* Atividade:
Determine se cada afirmação a seguir concorda com o texto fornecido, respondendo sim ou não e transcrevendo literalmente o trecho que decide: (a) Santos concebe a cidade como um espaço de contradições; (b) segundo Borja, a cidade é entendida apenas como território que concentra um grupo humano; (c) o estudo busca um diálogo entre Território Urbano, Geografia Cultural e Educação.

Key-words: urban territory, cultural heritage, gentrification process, contemporary cities, patrimonial education

Estudos sobre o território urbano, em diferentes níveis e escalas espaciais revelam a necessidade, da busca de entendimento das questões relacionadas à gestão das cidades.

De acordo com (Borja, 1996, p. 85):

“entende-se a cidade não só como território que concentra um grupo humano e uma grande diversidade de atividades, mas também como um espaço simbiótico (poder político, sociedade civil) e simbólico (que integra culturalmente e confere identidade coletiva a seus habitantes), e que se transforma em um campo de repostas possíveis aos desafios econômicos, políticos e culturais da nossa época”.  

Santos (2001, p. 4), concebe a cidade como um espaço de contradições:

“Como todo território, ela é um campo de forças, é o lugar primordial da contradição com que o mundo se debate hoje. Deve ser vista assim, se a gente quer ter uma visão progressista, se a gente quer pensar o futuro. O futuro é a escolha de caminhos para enfrentar as contradições”.

Assim sendo, discutir Patrimônio Cultural pode significar uma abertura de caminhos e possibilidades de reconstrução das cidades através de políticas de reorganização do espaço urbano, que valorizem a cidadania. Nesse sentido, a Educação Patrimonial poderá tornar-se uma estratégia importante nas propostas alternativas para um planejamento urbano associado à gestão territorial e à inserção social das comunidades. Este estudo procura estabelecer um diálogo, entre o Território Urbano, Geografia Cultural e Educação, objetivando construir um conhecimento que mostre a importância de uma visão de conjunto dos problemas ambientais urbanos. Isto, para que as contradições existentes nas práticas sociais atuais possam apontar novos caminhos e alternativas mais adequadas à gestão das cidades contemporâneas, principalmente, no que diz respeito à preservação do seu patrimônio cultural. Este, considerado como bens patrimoniais materiais e imateriais, assim como naturais e edificados e integrado no contexto da globalização, do território urbano diz respeito aos aspectos políticos, econômicos, sociais e culturais das cidades.

* Dados fornecidos:

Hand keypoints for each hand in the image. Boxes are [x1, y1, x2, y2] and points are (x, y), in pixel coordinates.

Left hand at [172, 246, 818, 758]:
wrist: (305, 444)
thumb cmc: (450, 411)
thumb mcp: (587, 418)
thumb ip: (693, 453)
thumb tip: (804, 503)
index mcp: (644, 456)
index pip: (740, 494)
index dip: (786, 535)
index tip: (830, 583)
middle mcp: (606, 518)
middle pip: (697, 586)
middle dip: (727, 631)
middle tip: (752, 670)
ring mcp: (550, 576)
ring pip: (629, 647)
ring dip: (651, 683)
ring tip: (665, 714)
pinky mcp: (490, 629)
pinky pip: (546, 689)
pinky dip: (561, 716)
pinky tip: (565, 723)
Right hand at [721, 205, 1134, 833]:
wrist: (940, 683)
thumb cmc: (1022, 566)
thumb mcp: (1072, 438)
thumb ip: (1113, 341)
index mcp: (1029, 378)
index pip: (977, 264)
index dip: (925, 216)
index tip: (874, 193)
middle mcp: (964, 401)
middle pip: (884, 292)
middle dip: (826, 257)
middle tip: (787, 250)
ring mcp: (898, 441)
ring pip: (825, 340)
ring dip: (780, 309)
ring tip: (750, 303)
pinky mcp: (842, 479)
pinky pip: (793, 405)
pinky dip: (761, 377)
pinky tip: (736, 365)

---

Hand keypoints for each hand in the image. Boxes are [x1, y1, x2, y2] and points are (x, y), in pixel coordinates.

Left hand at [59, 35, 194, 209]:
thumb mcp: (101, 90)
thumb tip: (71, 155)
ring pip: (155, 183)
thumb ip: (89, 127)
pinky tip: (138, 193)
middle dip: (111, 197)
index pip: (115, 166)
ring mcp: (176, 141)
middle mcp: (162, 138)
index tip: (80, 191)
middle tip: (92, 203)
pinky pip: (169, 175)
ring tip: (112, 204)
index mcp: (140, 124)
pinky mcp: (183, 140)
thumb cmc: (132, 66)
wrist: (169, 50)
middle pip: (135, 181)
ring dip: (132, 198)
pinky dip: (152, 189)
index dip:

* Resolução do exercício:
(a) Sim: "Santos (2001, p. 4), concebe a cidade como um espaço de contradições"
(b) Não: "entende-se a cidade não só como território que concentra um grupo humano e uma grande diversidade de atividades, mas também como um espaço simbiótico"
(c) Sim: "Este estudo procura estabelecer um diálogo, entre o Território Urbano, Geografia Cultural e Educação"